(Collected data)
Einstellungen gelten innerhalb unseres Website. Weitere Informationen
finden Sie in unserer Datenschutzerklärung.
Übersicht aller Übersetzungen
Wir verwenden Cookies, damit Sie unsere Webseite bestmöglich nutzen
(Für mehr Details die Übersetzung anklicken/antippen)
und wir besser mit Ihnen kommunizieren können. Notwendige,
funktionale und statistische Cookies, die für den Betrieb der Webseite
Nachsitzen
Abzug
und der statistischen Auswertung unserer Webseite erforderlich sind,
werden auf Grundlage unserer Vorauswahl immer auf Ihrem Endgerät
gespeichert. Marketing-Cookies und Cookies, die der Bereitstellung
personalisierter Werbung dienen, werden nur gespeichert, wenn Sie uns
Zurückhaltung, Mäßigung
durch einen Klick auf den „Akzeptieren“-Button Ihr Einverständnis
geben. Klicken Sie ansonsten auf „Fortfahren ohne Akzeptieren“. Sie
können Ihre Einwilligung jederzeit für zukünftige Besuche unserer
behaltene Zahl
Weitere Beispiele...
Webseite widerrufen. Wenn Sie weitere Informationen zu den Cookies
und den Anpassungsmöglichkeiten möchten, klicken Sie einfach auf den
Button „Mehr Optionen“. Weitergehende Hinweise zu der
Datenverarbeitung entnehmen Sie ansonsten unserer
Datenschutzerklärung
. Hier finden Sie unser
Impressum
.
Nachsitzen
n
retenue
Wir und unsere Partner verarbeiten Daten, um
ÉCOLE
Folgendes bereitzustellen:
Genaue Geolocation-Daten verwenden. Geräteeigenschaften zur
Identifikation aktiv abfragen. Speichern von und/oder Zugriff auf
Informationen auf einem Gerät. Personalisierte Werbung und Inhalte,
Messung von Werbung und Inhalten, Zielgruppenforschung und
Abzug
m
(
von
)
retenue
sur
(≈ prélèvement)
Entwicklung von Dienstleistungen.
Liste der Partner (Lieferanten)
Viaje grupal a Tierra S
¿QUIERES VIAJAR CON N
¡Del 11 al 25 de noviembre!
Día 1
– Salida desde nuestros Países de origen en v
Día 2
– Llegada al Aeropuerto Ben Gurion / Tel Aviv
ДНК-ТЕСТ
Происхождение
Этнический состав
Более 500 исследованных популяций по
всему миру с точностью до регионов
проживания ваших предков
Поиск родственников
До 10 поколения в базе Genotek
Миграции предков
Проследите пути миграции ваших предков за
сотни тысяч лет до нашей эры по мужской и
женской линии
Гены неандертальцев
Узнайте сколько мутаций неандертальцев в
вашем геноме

- **Your objective**: Write out every line of the records above word for word, keeping the same order and line breaks.

- **Completed task**:
Einstellungen gelten innerhalb unseres Website. Weitere Informationen
finden Sie in unserer Datenschutzerklärung.
Übersicht aller Übersetzungen
Wir verwenden Cookies, damit Sie unsere Webseite bestmöglich nutzen
(Für mehr Details die Übersetzung anklicken/antippen)
und wir besser mit Ihnen kommunizieren können. Notwendige,
funktionale und statistische Cookies, die für den Betrieb der Webseite
Nachsitzen
Abzug
und der statistischen Auswertung unserer Webseite erforderlich sind,
werden auf Grundlage unserer Vorauswahl immer auf Ihrem Endgerät
gespeichert. Marketing-Cookies und Cookies, die der Bereitstellung
personalisierter Werbung dienen, werden nur gespeichert, wenn Sie uns
Zurückhaltung, Mäßigung
durch einen Klick auf den „Akzeptieren“-Button Ihr Einverständnis
geben. Klicken Sie ansonsten auf „Fortfahren ohne Akzeptieren“. Sie
können Ihre Einwilligung jederzeit für zukünftige Besuche unserer
behaltene Zahl
Weitere Beispiele...
Webseite widerrufen. Wenn Sie weitere Informationen zu den Cookies
und den Anpassungsmöglichkeiten möchten, klicken Sie einfach auf den
Button „Mehr Optionen“. Weitergehende Hinweise zu der
Datenverarbeitung entnehmen Sie ansonsten unserer
Datenschutzerklärung
. Hier finden Sie unser
Impressum
.
Nachsitzen
n
retenue
Wir und unsere Partner verarbeiten Daten, um
ÉCOLE
Folgendes bereitzustellen:
Genaue Geolocation-Daten verwenden. Geräteeigenschaften zur
Identifikation aktiv abfragen. Speichern von und/oder Zugriff auf
Informationen auf einem Gerät. Personalisierte Werbung und Inhalte,
Messung von Werbung und Inhalten, Zielgruppenforschung und
Abzug
m
(
von
)
retenue
sur
(≈ prélèvement)
Entwicklung von Dienstleistungen.
Liste der Partner (Lieferanten)
Viaje grupal a Tierra S
¿QUIERES VIAJAR CON N
¡Del 11 al 25 de noviembre!
Día 1
– Salida desde nuestros Países de origen en v
Día 2
– Llegada al Aeropuerto Ben Gurion / Tel Aviv
ДНК-ТЕСТ
Происхождение
Этнический состав
Более 500 исследованных популяций по
всему миру с точностью до регионов
проживания ваших предков
Поиск родственников
До 10 поколения в базе Genotek
Миграции предков
Проследите пути миграции ваших предков за
сотни тысяч лет до нашей эры по мужской и
женской линии
Гены неандертальцев
Узнайте сколько мутаций неандертальцев в
вашем геноме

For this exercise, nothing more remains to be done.